Sherri Swayne is not fiddling around. She is a serious violinist, who is volunteering to play her instrument in various venues at South Coast Medical Center.

“Her music is wonderful,” said Richard Valdivia, New Programs Coordinator, who is scheduling periodic musical performances in the hospital as part of the SCMC Planetree program of “Music for Health”.

Sherri is a member of the SCMC Auxiliary Student Volunteers, and is part of the Health and Medical Occupations Academy at Dana Hills High School, where she is a 10th grader.
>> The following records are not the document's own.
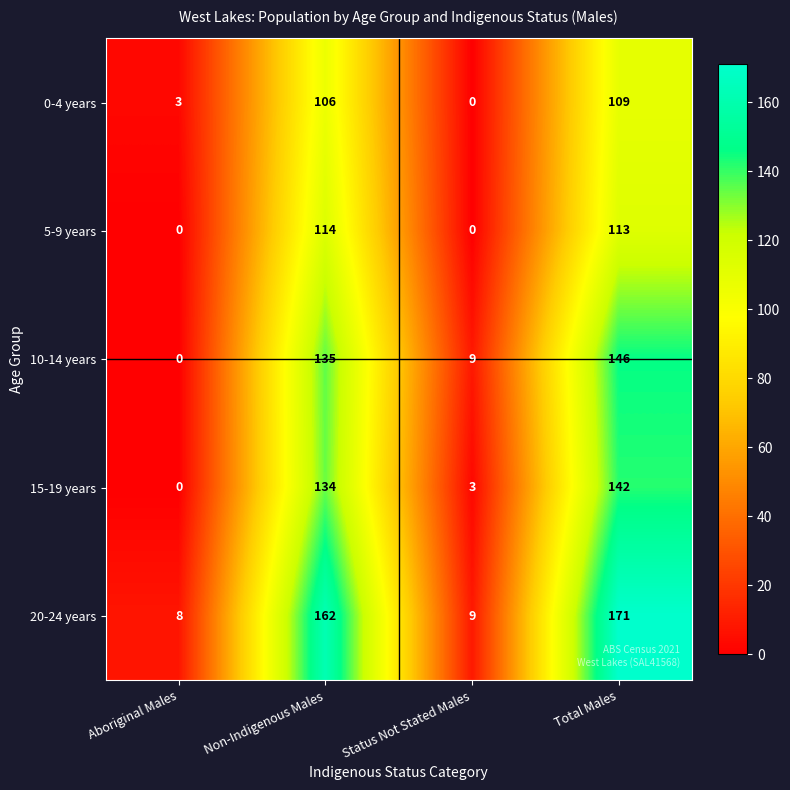

What value does the 5-9 years series have at Non-Indigenous Males, to the nearest 50?

100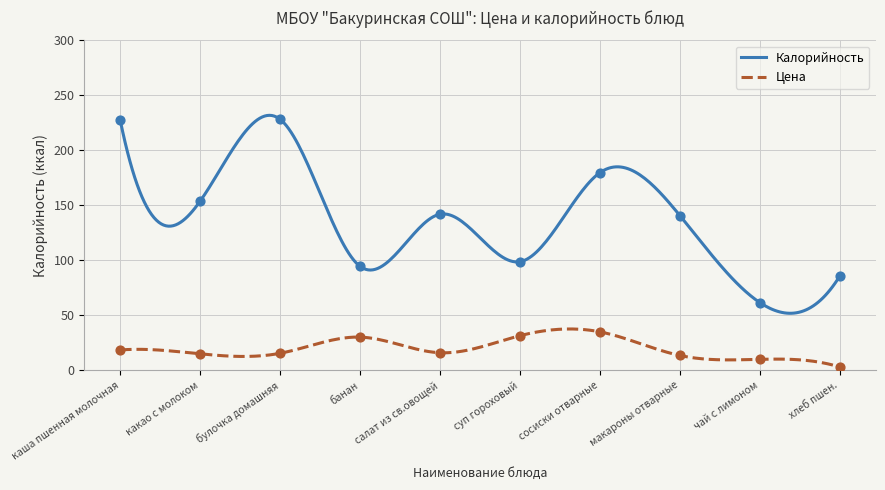

At which category is the sum across all series the highest?

каша пшенная молочная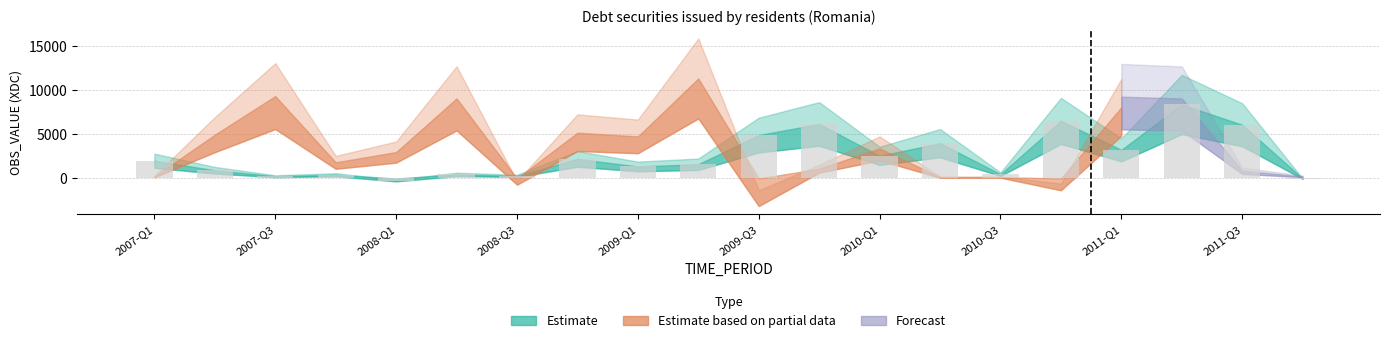

How many distinct data groups are displayed?

1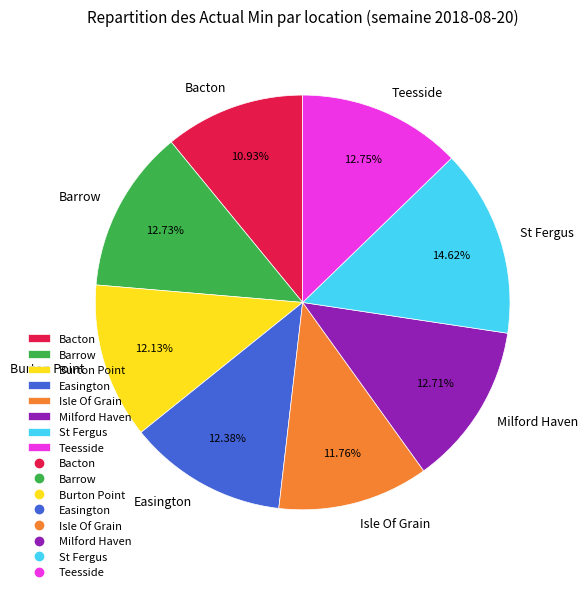

Is there a majority slice in this chart?

No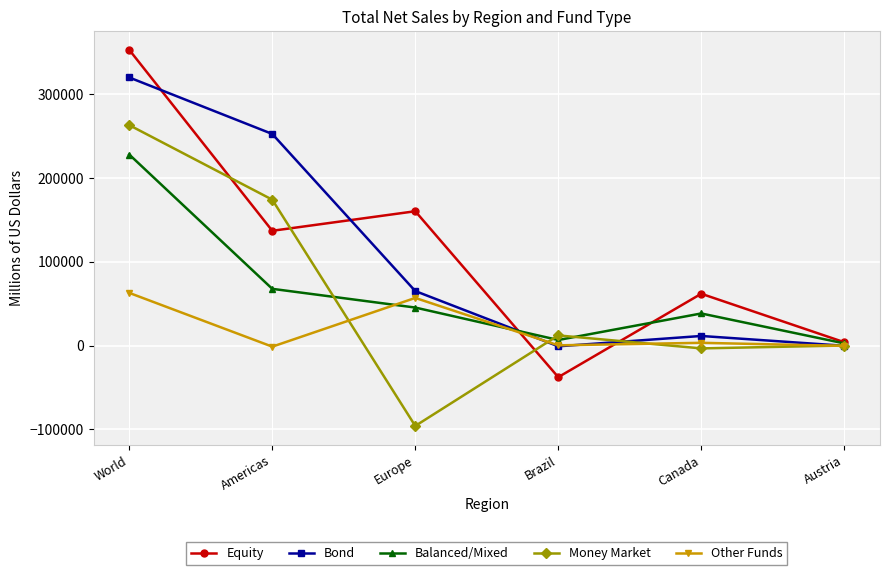

What is the spread (max minus min) of values at World?

289901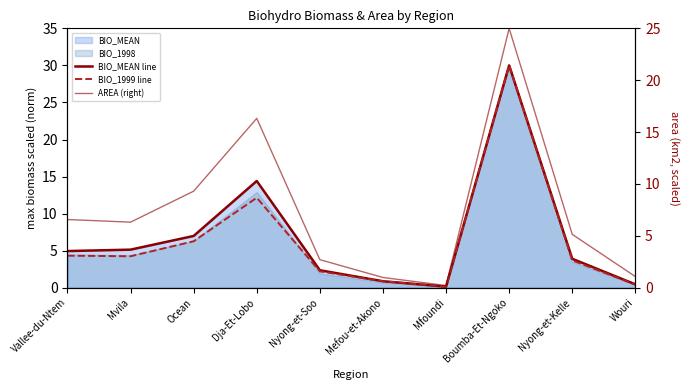

True or false: BIO_1999 line and AREA (right) intersect in this chart.

True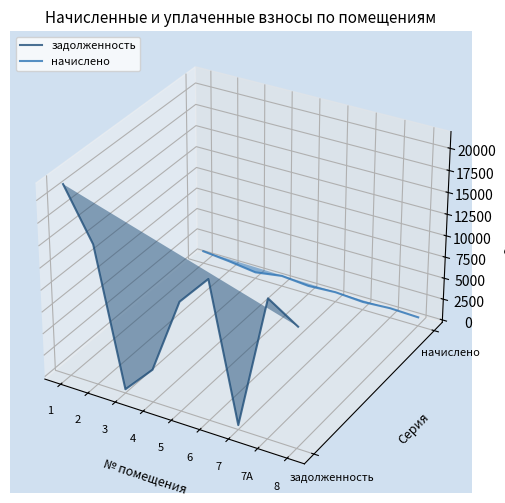

At which label does начислено first exceed 0?

1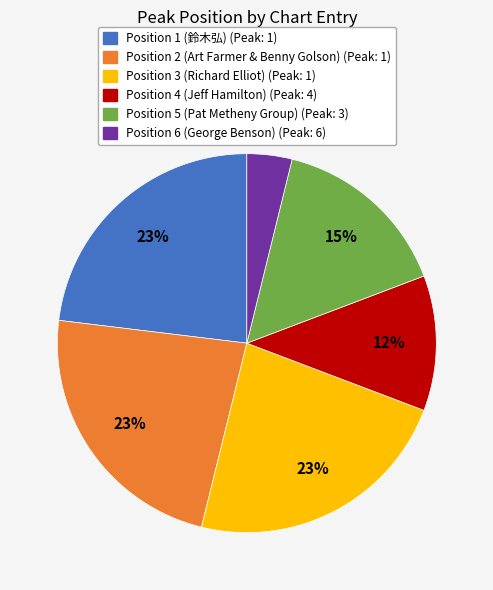

Is the sum of Position 6 (George Benson) and Position 3 (Richard Elliot) greater than half?

No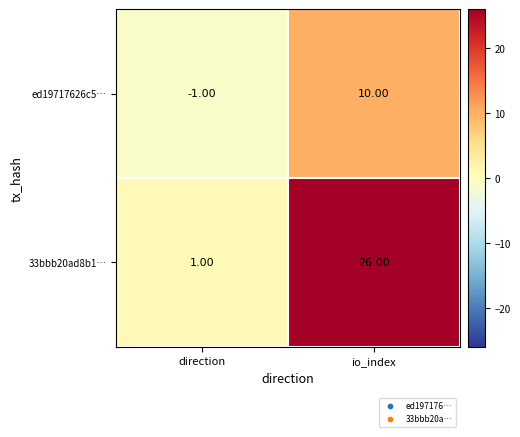

What is the difference between the highest and lowest values at io_index?

16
Sherri, in her seventh year studying the violin, plays classical music, which helps make our hospital a warm, inviting place for all who hear her violin performances, including patients in nursing care areas, hospital visitors, and our staff and volunteers.

Her music can be heard every Thursday afternoon. Although she usually positions herself in one location, such as an open spot in a nurses’ station, her beautiful violin music seems to fill the hallways and floats into patient-care rooms as well.

On a recent Thursday, Sherri was a vagabond violinist, performing in the Intensive Care Unit on the third floor, the Medical / Surgical Unit on the fourth floor, and then in the main lobby. On her own, she also has played the violin on Saturdays for patients and the nursing staff in the SCMC Subacute Unit.

Sherri, 15 years old and daughter of Margaret and Robert Swayne of Dana Point, is leaning toward a career in veterinary medicine, but she says music will always be a part of her life.

In any case, she certainly has found an appreciative audience for her music in a medical setting at SCMC.